Against all odds, a Syrian woman has just welcomed five new babies into the world despite having to flee her home in Mosul, Iraq’s second largest city, when armed insurgents captured it in June.
The United Nations Refugee Agency (UNHCR) has reported that Tamam, a 27-year-old ethnic Yazidi, and her husband fled to the Syrian border on foot with seven other Yazidi families. They only had one bottle of water to share between them. She told UNCHR: “We had to walk for two days before we reached the [Syrian] border.”
The quintuplets were delivered by Cesarean section last Thursday in a private hospital in Qamishli, Syria. Tamam was only in her seven month of the pregnancy, but according to the doctor mother and babies are in good health.
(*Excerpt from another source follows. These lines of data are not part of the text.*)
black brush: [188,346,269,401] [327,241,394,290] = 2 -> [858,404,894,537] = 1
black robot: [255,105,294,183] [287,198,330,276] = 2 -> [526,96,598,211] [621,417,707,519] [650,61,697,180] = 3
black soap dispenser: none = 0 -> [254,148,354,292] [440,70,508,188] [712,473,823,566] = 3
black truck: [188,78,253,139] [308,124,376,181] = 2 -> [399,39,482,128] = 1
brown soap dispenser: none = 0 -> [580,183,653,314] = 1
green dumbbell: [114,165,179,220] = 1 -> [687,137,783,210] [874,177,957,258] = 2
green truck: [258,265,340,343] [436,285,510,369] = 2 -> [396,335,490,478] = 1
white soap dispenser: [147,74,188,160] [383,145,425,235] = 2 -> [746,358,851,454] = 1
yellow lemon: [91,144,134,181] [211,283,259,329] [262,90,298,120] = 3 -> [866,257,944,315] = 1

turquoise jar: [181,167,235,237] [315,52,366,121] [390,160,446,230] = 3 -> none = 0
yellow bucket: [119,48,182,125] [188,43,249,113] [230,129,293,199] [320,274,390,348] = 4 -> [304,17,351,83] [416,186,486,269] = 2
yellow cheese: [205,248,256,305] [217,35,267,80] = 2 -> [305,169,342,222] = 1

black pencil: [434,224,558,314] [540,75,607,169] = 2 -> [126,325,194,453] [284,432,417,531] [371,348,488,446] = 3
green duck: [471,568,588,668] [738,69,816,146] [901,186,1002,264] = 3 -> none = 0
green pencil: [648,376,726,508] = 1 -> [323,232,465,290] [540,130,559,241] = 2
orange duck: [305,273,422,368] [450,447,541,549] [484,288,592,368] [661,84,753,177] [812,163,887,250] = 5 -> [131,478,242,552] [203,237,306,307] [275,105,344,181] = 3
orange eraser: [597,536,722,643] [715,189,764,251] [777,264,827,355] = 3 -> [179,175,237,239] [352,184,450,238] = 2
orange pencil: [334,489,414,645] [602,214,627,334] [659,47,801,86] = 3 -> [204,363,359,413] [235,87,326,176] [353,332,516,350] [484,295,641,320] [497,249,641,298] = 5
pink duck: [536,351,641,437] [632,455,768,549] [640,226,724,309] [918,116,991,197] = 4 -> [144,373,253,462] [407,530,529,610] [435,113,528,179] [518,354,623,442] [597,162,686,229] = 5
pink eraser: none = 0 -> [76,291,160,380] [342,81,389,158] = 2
The militant group ISIS, who is responsible for inhumane acts of violence in both Syria and Iraq, has been specifically targeting Yazidis who are one of Iraq’s oldest minority groups. Last week, according to Khalof Khodedean, an eyewitness survivor, they massacred almost an entire Yazidi village. They had demanded that everyone convert to Islam or be killed. Fearing for their lives everybody agreed except for the village leader who refused to renounce his faith. “[They] kidnapped about 400 to 600 people in our village and the majority of those people are women and children. They killed most of the men,” said Khodede.
While tens of thousands of Yazidis have tried to flee the violence in Northern Iraq, many are still in danger. Thousands of women have been kidnapped, and while their fate is unknown, many believe that ISIS plans to force them into marriage.
While it may seem that Tamam and her new family are the lucky ones to have escaped Iraq, they still face an uncertain future. Staying at her parents’ house near Qamishli, they have little financial prospects as her husband and siblings are unemployed. She said: “We will not be able to provide nappies and milk for five children because of our poor financial situation.”
The UAE is one of the frontrunners in providing aid to region and will be hosting a conference in October together with the UNHCR to specifically discuss ways of helping to protect displaced children from violence and exploitation.